The team who starts here will still go on the same F-S-N-P path and, depending on the alignment the team has (if well selected), can get to performing fast. A misaligned team that was selected because of the wrong criteria can fall apart and never get anywhere - this is due to the fact that the individuals oppose the purpose and optimisation of others in the team. The division is divisive. Strong starting teams are not always the route to the best outcome. The trick here is to use the Peak Paradox model to select diverse team members who will be able to cope with the demands and requirements other team members place on the group. The right question to ask is, “What will you compromise on to make another team member more successful?”

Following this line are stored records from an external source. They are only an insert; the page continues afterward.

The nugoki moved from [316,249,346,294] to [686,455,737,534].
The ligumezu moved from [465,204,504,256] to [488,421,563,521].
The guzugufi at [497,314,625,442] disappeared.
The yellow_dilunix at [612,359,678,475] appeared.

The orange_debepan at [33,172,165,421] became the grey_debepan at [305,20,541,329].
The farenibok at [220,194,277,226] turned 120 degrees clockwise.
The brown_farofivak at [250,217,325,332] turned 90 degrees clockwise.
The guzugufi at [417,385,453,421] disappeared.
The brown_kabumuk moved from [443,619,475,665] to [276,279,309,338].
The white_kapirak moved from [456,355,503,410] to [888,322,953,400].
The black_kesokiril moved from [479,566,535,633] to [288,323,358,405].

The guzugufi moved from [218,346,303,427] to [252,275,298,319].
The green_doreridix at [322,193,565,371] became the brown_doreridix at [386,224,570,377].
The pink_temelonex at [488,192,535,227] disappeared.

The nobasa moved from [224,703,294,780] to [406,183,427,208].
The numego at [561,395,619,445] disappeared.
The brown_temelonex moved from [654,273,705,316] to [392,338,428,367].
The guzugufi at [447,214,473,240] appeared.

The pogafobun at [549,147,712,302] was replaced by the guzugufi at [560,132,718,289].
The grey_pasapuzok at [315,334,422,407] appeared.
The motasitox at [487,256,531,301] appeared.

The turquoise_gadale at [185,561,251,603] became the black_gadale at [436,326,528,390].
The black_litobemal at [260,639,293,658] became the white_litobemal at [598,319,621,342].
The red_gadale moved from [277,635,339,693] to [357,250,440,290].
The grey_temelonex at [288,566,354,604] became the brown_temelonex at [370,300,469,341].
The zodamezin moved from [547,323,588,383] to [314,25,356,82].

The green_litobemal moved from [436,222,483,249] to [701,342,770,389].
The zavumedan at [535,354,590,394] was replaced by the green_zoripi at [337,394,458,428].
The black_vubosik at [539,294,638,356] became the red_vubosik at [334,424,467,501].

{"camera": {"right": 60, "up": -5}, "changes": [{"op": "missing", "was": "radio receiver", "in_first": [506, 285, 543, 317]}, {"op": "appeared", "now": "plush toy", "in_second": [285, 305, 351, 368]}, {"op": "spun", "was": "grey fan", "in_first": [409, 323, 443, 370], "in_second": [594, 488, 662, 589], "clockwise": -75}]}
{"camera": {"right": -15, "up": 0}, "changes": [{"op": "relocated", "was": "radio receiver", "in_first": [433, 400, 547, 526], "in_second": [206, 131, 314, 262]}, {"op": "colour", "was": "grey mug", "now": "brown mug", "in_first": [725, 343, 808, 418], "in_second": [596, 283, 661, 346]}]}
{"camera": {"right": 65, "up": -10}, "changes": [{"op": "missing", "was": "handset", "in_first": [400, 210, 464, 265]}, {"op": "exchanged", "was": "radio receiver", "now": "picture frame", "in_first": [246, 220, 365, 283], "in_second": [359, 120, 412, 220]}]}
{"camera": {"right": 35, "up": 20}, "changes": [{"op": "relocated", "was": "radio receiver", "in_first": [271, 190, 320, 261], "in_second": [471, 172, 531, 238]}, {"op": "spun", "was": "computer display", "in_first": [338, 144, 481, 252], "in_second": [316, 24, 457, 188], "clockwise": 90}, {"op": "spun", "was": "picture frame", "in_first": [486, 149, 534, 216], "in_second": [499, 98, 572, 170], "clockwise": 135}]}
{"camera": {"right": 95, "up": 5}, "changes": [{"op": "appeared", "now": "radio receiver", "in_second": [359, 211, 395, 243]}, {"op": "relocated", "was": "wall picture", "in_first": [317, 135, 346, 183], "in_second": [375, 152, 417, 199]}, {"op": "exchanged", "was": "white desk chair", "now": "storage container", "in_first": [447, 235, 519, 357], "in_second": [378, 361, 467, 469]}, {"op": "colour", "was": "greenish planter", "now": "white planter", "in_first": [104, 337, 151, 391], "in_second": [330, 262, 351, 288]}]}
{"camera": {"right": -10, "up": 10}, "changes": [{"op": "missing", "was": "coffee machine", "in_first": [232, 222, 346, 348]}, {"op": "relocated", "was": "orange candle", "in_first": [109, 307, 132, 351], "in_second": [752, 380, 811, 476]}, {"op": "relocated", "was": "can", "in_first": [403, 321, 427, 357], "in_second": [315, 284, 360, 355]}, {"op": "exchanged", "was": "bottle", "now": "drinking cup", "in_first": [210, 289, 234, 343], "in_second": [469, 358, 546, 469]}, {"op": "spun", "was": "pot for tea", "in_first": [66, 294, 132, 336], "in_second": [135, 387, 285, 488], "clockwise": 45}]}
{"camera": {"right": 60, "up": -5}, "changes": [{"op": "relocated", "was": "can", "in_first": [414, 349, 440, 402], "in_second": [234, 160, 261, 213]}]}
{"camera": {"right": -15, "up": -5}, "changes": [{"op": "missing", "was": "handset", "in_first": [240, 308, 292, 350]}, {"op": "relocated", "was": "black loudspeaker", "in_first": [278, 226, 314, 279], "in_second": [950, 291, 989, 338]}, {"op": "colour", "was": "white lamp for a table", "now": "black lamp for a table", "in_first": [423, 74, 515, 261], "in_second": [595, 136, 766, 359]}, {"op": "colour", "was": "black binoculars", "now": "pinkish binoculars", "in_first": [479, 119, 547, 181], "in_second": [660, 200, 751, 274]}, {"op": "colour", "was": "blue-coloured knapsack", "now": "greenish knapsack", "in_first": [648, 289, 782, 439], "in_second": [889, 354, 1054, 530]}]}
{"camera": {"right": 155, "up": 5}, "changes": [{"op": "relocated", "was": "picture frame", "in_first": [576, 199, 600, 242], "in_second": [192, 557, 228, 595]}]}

The teams who come to this area from a different starting place, messy or weak, may take time however, on that journey, some team members may have to be lost, and others may be transformed, but they will come to a strong alignment and cohesion by the time they are performing. This is a thing of beauty. When you get to norming, the right question is, “what sacrosanct thing can you compromise on to be part of the team?”
The value of the Peak Paradox framework to modern team building is it enables you to ask questions and plot where people are. This allows you to visualise gaps so you can work on how to bring a team together to perform. This is very different to culture and style analysis.
Why is this new? Because Gen-Z is much more opinionated and vocal on their purpose than previous generations, they are also far less likely to compromise to be in a team they don’t want to be in. Old tools still work, but new tools can help us get there faster.
When there is stability and certainty, teams can perform with a far narrower, more holistic and aligned view, principally because decision-making has more data, and history is a good predictor. There is a greater demand for variance, tension and compromise in teams during instability and uncertainty. Building teams that are resilient when all is changing demands a deeper understanding of what drives individuals and how they cope with new tensions and compromises. To do that, we need new tools to help leadership and team builders visualise what they have and where they need to be.
My suggestion to start this is that you
Plot where the team needs to be on the Peak Paradox map to deliver its objective.
Plot the individuals and determine if you have a team that can deliver or has too many tensions, which means compromise will not be sufficient to get them to perform.
Do it again before each review or every time a new member joins or leaves.
Question yourself if the current team is too narrow and aligned or too divergent and divisive.
None of this is easy, and for anyone who entered work place post-1990, this is different to other significant but localised market disruptions in 2001 and 2008.